The overhead product stream 305 is fed to an Azeo column 375 at a pressure of about 25 bar. The overhead product 318 from the Azeo column 375, which is substantially a binary azeotrope of ethane and carbon dioxide, is mixed with stream 321 and is fed to the entrance of a CO2 removal membrane 395 via stream 322. A bottoms product 319, which is substantially carbon dioxide, is sent to a re-injection process. In the membrane unit 395, the gases pass over a semi-permeable membrane through which the carbon dioxide passes much more readily than ethane. The surface area of the membrane available and residence time are controlled so that a stream containing about 98 vol % CO2, at a pressure of about 2 bar, is produced. The membrane unit 395 is similar to that described above. The permeate output (stream 323) from the CO2 membrane 395 is fed to a compressor 380 and output as a vapor stream 320. The vapor stream 320 is recycled back to the Azeo column 375.

The gas (stream 324) exiting the membrane unit 395 rich in ethane is fed to an ethane recovery (C2 Rec) column 396 at a pressure of about 24 bar. The overhead product 321 from this C2 Rec column 396, substantially the binary azeotrope of ethane and carbon dioxide, is returned to the entrance of the membrane unit 395. A bottoms product 325, which is ethane, is blended back with stream 303 for heating value adjustment, fed to sales, and/or refrigerant makeup of a liquefaction process.

A bottoms product 304 is fed to a DeC3 column 360 at a pressure of about 25 bar. The bottoms product 304 has a composition as shown in TABLE 5. The DeC3 column 360 is similar to that described above. The operating pressure of the DeC3 column 360 is in the range of about 17 to about 27 bar. The operating temperature of the overhead condenser is in the range of about −2 to about 67° C.

Propane is taken as the principal overhead product, stream 307, and has the composition as shown in TABLE 5.

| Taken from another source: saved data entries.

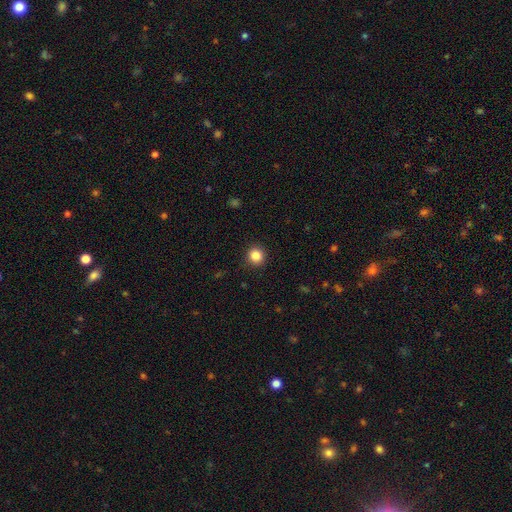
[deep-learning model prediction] This appears to be a smooth galaxy with no disk features (85%) that is round (91%). Merging: none (91%).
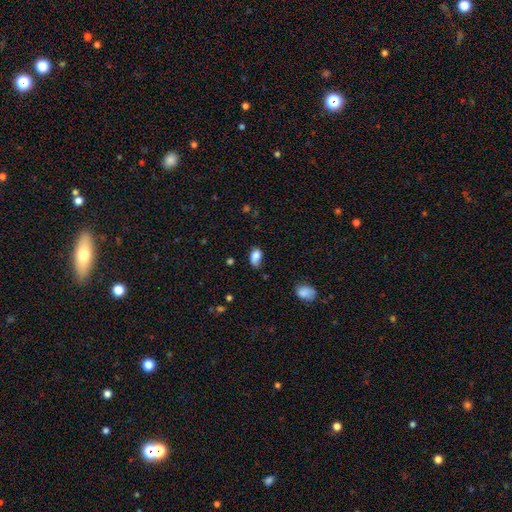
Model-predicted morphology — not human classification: Overall: smooth (82%). How rounded: in between (87%). Merging: none (55%; minor disturbance 34%).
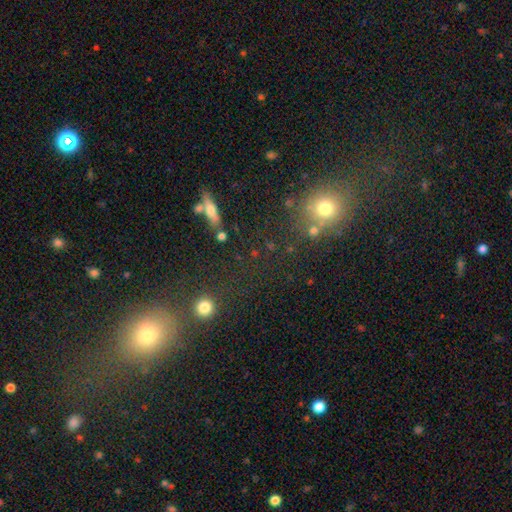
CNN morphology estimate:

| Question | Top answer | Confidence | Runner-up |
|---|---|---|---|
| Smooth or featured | smooth | 55% | star or artifact (34%) |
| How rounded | round | 70% | in between (25%) |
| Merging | none | 54% | merger (23%) |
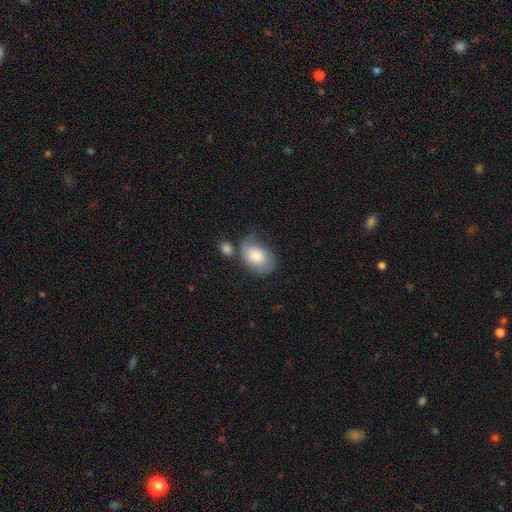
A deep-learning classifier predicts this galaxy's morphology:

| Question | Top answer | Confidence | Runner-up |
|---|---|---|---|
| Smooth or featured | smooth | 76% | featured or disk (17%) |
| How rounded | in between | 81% | round (18%) |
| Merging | none | 42% | minor disturbance (29%) |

Stream 307 is fed to an H2S separator 385. The H2S separator 385 is similar to that describe above. An H2S stream 327 is fed to a Claus plant to produce sulfur, or any of the other H2S mitigation processes as described above. The operating pressure of the H2S separator 385 is in the range of about 17 to about 27 bar. The operating temperature of the overhead condenser is in the range of about −2 to about 67° C.

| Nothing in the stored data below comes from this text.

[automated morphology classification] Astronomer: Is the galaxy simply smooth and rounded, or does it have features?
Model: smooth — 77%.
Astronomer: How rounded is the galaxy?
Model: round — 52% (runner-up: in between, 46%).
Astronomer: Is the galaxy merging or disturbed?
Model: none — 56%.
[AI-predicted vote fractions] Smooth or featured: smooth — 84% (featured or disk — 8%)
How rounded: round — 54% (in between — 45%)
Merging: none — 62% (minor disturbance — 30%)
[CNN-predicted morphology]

A portion of the output of the H2S separator 385, stream 326, is blended back with stream 303 for heating value adjustment. The remainder of the output is fed to sales and/or refrigerant makeup in a liquefaction process.

A bottoms product 306 is fed to the hydrocarbon recycle stream 312, and to a DeC4 column 365, via stream 309, at a pressure of about 11 bar. The bottoms product 306 has a composition as shown in TABLE 5.

The DeC4 column 365 is similar to that described above. The operating pressure of the DeC4 column 365 is in the range of about 6 to about 12 bar, and the operating temperature of the overhead condenser is in the range of about 40° C. to about 78° C. The bottoms product is output as stream 310.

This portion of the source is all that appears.